**CONSEGNA A**. Estrai dall'intervista sulla cybersecurity nelle telecomunicazioni il passo che comincia con le parole "La nostra visione" e termina dopo "e business continuity.". Copialo senza alcuna modifica.
**CONSEGNA B**. Secondo l'intervista sulla cybersecurity nelle telecomunicazioni, di quale percentuale Infinity Copilot riduce gli errori di configurazione?
**CONSEGNA C**. Prosegui l'intervista sulla cybersecurity nelle telecomunicazioni, ripartendo subito dopo la sua ultima frase.

Qual è la visione di Check Point sulla cybersecurity per le telecomunicazioni? Come si traduce concretamente nella vostra strategia per garantire protezione e resilienza?
La nostra visione è semplice ma ambiziosa: la connettività è il cuore del digitale e, se si ferma, si ferma tutto. Per questo puntiamo su prevenzione, resilienza e business continuity.
Oggi le nostre soluzioni Quantum Network Security offrono capacità hyperscale e difese on-the-fly contro DDoS e intrusioni, con un’unica piattaforma di gestione centralizzata. In parallelo, ThreatCloud AI consente di condividere in tempo reale informazioni sulle minacce, alimentando un’intelligenza collettiva globale. Questo approccio permette alle reti di diventare più sicure, reattive e resilienti, anche in scenari di traffico eterogenei.
Nel vostro case study per un grande operatore avete fornito soluzioni firewall di nuova generazione con difese scalabili. Oggi, in che modo integrate automazione, machine learning e threat intelligence per proteggere reti sempre più distribuite?
Abbiamo portato automazione e intelligenza artificiale su tre livelli. Il primo riguarda la prevenzione in-line, dove i nostri gateway di nuova generazione (NGFW) utilizzano oltre 50 motori di AI per bloccare exploit zero-day e attacchi evasivi.
Il secondo livello è la gestione intelligente delle policy, basata su un modello intent-based e sull’automazione dei flussi SOC tramite Infinity Copilot, il nostro motore di AI che riduce del 90% gli errori di configurazione.
Infine, la threat intelligence dinamica: i dati di ThreatCloud AI si propagano in pochi secondi tra tutte le componenti della rete, migliorando drasticamente i tempi di reazione. Oggi analizziamo ogni giorno oltre 200 miliardi di indicatori di compromissione, e questo ci permette di offrire una difesa predittiva e adattiva, anziché reattiva.

**DATI REGISTRATI**.
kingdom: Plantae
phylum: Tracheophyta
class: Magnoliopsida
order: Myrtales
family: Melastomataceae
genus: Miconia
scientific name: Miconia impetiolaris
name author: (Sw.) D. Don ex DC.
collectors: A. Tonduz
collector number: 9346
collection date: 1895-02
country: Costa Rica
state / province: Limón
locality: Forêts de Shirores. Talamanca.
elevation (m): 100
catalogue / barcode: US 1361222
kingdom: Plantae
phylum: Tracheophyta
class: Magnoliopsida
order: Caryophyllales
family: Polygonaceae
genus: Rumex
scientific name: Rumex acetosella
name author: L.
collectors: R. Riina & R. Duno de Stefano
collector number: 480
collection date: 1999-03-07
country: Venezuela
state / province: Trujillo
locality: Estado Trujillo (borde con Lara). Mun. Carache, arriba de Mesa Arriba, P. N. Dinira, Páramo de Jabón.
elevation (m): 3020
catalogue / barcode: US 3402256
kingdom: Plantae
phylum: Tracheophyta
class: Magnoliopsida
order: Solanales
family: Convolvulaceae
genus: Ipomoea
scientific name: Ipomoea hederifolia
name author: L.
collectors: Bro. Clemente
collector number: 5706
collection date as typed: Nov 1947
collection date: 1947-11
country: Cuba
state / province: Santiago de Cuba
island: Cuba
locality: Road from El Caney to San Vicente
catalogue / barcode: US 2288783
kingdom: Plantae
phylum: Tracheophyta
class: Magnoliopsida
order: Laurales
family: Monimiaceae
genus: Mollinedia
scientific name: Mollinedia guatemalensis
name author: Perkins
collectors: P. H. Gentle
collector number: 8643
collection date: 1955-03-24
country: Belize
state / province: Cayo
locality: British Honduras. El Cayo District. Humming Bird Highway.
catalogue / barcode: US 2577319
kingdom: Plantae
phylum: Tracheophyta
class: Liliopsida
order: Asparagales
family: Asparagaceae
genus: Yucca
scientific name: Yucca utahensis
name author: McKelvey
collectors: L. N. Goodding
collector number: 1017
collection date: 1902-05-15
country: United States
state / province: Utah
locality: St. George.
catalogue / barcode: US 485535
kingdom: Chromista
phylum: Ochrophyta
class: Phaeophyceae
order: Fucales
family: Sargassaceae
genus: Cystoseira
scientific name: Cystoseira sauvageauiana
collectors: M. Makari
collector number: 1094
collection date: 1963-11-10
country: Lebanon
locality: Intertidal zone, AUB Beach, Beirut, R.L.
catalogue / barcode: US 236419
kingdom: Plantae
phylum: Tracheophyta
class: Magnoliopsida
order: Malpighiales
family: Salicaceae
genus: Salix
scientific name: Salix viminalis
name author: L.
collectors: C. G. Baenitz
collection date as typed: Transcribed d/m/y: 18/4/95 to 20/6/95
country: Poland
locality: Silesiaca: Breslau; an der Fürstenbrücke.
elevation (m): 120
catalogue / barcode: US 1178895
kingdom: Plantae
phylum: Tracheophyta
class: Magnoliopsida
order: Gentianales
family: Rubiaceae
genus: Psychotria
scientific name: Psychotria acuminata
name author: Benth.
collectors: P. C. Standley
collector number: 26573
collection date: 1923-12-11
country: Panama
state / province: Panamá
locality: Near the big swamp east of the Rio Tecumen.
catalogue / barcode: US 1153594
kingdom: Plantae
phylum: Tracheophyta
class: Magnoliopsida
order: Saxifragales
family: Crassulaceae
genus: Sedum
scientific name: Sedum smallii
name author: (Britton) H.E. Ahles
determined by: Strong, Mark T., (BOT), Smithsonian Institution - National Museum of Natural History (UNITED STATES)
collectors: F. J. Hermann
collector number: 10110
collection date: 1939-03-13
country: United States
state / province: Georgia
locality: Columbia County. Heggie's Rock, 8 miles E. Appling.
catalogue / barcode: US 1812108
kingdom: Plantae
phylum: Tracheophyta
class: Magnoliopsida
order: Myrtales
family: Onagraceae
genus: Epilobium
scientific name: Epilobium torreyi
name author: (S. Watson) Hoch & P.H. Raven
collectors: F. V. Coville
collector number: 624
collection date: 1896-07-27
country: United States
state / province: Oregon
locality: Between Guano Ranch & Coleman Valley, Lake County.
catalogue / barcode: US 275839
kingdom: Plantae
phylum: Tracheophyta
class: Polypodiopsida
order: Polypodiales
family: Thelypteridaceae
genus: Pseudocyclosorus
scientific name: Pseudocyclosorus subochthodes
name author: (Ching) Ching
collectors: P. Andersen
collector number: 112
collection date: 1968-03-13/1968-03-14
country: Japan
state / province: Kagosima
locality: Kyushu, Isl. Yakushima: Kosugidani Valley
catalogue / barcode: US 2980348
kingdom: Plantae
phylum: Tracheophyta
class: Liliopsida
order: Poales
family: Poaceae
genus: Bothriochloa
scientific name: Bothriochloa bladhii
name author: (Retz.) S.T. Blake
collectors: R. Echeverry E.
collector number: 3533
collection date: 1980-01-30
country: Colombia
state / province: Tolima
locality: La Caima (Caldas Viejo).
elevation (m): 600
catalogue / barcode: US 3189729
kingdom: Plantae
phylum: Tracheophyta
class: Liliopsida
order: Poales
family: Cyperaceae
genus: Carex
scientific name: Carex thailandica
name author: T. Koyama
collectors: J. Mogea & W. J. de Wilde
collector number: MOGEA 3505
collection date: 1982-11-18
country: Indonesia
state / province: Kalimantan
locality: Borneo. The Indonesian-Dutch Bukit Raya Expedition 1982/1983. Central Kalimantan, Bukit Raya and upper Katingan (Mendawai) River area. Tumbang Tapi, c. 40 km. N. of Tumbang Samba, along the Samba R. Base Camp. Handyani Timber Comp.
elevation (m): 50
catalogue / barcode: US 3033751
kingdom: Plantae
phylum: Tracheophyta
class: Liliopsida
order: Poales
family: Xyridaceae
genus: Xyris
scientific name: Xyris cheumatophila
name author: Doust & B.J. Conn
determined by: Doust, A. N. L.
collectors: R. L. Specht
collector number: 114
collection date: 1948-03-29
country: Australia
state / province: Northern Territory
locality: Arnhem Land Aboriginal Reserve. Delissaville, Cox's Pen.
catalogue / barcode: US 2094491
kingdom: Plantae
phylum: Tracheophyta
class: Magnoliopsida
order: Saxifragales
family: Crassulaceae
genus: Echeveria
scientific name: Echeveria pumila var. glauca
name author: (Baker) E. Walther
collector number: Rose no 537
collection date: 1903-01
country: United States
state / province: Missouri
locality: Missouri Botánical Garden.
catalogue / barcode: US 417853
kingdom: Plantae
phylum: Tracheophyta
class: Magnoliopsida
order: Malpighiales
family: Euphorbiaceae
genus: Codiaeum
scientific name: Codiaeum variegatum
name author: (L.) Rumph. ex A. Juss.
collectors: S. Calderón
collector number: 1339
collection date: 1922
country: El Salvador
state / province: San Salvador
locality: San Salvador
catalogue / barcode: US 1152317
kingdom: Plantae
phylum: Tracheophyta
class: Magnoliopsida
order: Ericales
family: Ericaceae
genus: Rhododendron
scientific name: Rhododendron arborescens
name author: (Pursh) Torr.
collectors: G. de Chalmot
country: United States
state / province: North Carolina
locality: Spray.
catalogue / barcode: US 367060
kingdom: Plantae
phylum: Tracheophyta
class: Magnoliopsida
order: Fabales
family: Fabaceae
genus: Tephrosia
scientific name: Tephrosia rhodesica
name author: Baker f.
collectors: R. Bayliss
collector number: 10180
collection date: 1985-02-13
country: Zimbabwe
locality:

**SPAZIO RISPOSTA A**.
La nostra visione è semplice ma ambiziosa: la connettività è il cuore del digitale e, se si ferma, si ferma tutto. Per questo puntiamo su prevenzione, resilienza e business continuity.

**SPAZIO RISPOSTA B**. Del 90%.

**SPAZIO RISPOSTA C**.
Guardando alle priorità per gli operatori, quali sono oggi le aree di maggiore attenzione nel mondo telco, parlando di sicurezza?
Il primo passo è il consolidamento. Oggi un’azienda enterprise lavora mediamente con oltre 50 soluzioni di sicurezza differenti: è un modello che non regge più. Serve un approccio integrato e la capacità di collaborare in partnership con il cliente, non limitandosi a vendere prodotti ma costruendo strategie comuni.
La seconda priorità è la protezione del cloud, con grande attenzione ai modelli SASE (Secure Access Service Edge) e alla sicurezza degli ambienti di lavoro ibridi. Il perimetro tradizionale non esiste più: tra mobile, laptop e cloud, tutto è distribuito.
Infine, lavoriamo per limitare la superficie d’esposizione al rischio, con soluzioni come Cybersense e Infinity Risk Management, che permettono di mappare gli asset critici e definire priorità di difesa.
La sicurezza al 100% non esiste, ma conoscere e gestire il rischio è fondamentale per avvicinarsi il più possibile a questo obiettivo.
La cybersecurity soffre di una carenza strutturale di competenze. Come risponde Check Point a questa sfida?
È un problema che esiste da più di dieci anni: mancano professionisti formati. Noi stiamo assumendo oltre 500 nuove persone nel mondo, e in Italia collaboriamo con università e centri di formazione per far crescere nuovi talenti.
L’intelligenza artificiale può automatizzare molti processi, ma l’elemento umano resta centrale: servono persone che sappiano leggere i segnali, interpretare i dati, costruire strategie. Come industria e come Paese dobbiamo investire nella cultura della sicurezza e nello sviluppo delle competenze. È una questione di ecosistema, non solo di tecnologia.
Dall’esperienza internazionale di Check Point, cosa possiamo imparare per il mercato italiano?
Spesso dipingiamo l’Italia come una Cenerentola digitale, ma non è così. Le nostre aziende, piccole e grandi, hanno competenze e creatività che ci rendono competitivi a livello internazionale. Nel confronto con i colleghi di Francia, Israele o Spagna, non siamo più indietro, anzi: siamo al passo, e in molti casi anticipiamo le tendenze.
La nostra forza è la resilienza: sappiamo trovare soluzioni, costruire ecosistemi, reinventarci di fronte alla difficoltà. È questa mentalità che farà la differenza anche nella sicurezza delle telecomunicazioni.